List of available mapping-definitions (placeholders are within {} ):

preset={preset_name}		Name of a definition preset defined in midi_control_presets.ini
n={number}			Number of the key or knob or button on the midi device
type={Signal-Type}		Type of midi in signal to listen for. See above for possible signal types.
toggle=true			Sets this midi mapping into toggle mode. Usefull for On/Off switches.
relative=true			Makes value changes relative. This will add or substract values from the dataref. Usefull for infinite rotating knobs.
additive=true			Makes value changes additive. This is similar to relative but also works for non infinite knobs/pedals.
steps={number}			Will change dataref values according to midi in values in a "grid". The data_range will be divided into the number of steps and value changes will only happen within the resulting step size.
midi_range=[{from},{to}]	The midi in signal will be mapped between those values to the data_range. It will also only update the dataref value if the midi signal is within the range.
data_range=[{from},{to}]	The value range of the dataref the midi_range will be mapped to.
data_min={number}		The minimal value the dataref can reach no matter what was set in data_range. This is especially usefull for relative or additive mappings.
data_max={number}		The maximal value the dataref can reach no matter what was set in data_range. This is especially usefull for relative or additive mappings.
pre_action={python code}	Python code that executes before the mapped value will update the dataref. It must return a value. That value will update the dataref. Available variables are "value" = the current mapped value and "data" = the original value of the dataref.
post_action={python code}	Python code that executes after the pre_action, right before data_min and data_max are applied. See pre_action for details.
pre_execute={python code}	Python code that will be executed before actuall value mapping occurs and right after the pre_action. It does not have to return a value. Available variables are "value" and "data" (See pre_action).
post_execute={python code}	Python code that will be executed after the dataref was updated. See pre_execute for details.
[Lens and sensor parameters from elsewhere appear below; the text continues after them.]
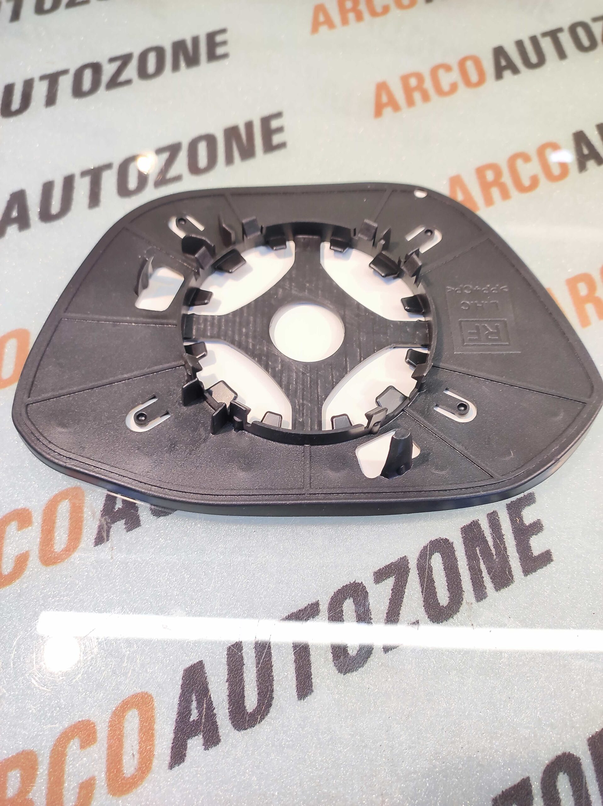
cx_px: 302
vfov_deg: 91.1
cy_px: 403
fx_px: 395
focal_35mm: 17
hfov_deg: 74.7
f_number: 1.79
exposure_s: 1/33
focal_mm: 4.74
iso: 228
Available python helper functions (you can use those in pre_action,post_action,pre_execute and post_execute):

getDataref(dataref,index = 0)			- This function returns the current value of a given dataref or None if the dataref was not found. If the dataref is an array an optional index can be passed.
setDataref(dataref,value,index = 0,length = 1)	- This function sets the value of a given dataref. If the dataref is an array a starting index and a length can be specified. The value will be written at starting at the index and continuing until length was reached.